5
votes

Quick example:

{-# LANGUAGE RankNTypes #-}                                

l :: (forall b. [b] -> [b]) -> Int                         
l f = 3                                                    

l1 :: forall a. a -> a                                     
l1 x = x                                                   

l2 :: [Int] -> [Int]                                       
l2 x = x                                                   


k :: ((forall b. [b] -> [b]) -> Int) -> Int                
k f = 3                                                    

k1 :: (forall a. a -> a) -> Int                            
k1 x = 99                                                  

k2 :: ([Int] -> [Int]) -> Int                              
k2 x = 1000 


m :: (((forall b. [b] -> [b]) -> Int) -> Int) -> Int                                           
m f = 3                                                                                        

m1 :: ((forall a. a -> a) -> Int) -> Int                                                       
m1 x = 99                                                                                      

m2 :: (([Int] -> [Int]) -> Int) -> Int                                                         
m2 x = 1000 

Here:

  • l l1 typechecks
  • l l2 does not typecheck
  • k k1 does not typecheck
  • k k2 typechecks
  • m m1 typechecks
  • m m2 does not typecheck

While I am totally okay with what happens in l and m I don't understand the k part. There is some kind of relation of being "more polymorphic", for instance forall a. a -> a is more polymoprhic than forall b. [b] -> [b] because one can just substitute a/[b]. But why does this relation flip if the polymorphic types are on contravariant positions?

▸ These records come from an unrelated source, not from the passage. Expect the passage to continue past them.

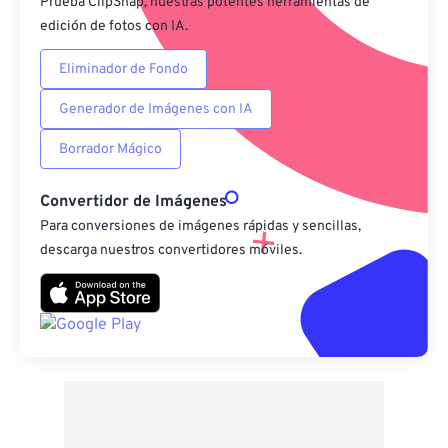
Prueba ClipSnap, nuestras potentes herramientas de
edición de fotos con IA.
Eliminador de Fondo
Generador de Imágenes con IA
Borrador Mágico
Convertidor de Imágenes
Para conversiones de imágenes rápidas y sencillas,
descarga nuestros convertidores móviles.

As I see k expects "a machine that takes machine operating on any lists that produces Int". k1 is "a machine that takes any endomorphism-machine that produces int". k1 offers therefore much more than k wants, so why doesn't it fit its requirements? I feel there is some mistake in my reasoning, but I can't get it...

1

1 Answers

4
votes

The type of k promises that, when called as k f, each call to f will have as an argument a function of type (forall b. [b] -> [b]).

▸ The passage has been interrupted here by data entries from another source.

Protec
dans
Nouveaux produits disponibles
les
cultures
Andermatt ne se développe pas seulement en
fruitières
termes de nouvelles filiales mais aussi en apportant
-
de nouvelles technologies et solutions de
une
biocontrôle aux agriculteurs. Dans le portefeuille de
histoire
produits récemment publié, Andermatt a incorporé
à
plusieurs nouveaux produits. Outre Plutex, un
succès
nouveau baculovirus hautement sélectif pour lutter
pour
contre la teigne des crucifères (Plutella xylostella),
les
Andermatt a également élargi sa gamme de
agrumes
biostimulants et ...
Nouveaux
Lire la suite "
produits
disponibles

If we choose f = k1, we pass something that wants as input a function of type forall a. a->a. This won't be satisfied when k calls f = k1 with a less general function (of type (forall b. [b] -> [b])).

More concretely, consider this:

k :: ((forall b. [b] -> [b]) -> Int) -> Int 
k f = f (\xs -> xs++xs)

k1 :: (forall a. a -> a) -> Int                            
k1 x = x 10 + length (x "aaa")

Both type check. However, reducing k k1 we get:

k k1 =
k1 (\xs -> xs++xs) =
(\xs -> xs++xs) 10 + length ((\xs -> xs++xs) "aaa") =
(10++10) + length ("aaa"++"aaa")

which is ill-typed, so k k1 must be ill-typed as well.

Therefore, yes -- contravariant positions do reverse the order of subtyping (aka "being less general"). For A -> B to be more general than A' -> B', we want the former to put fewer requirements on the input (A must be less general than A') and to provide more guarantees on the output (B must be more general than B').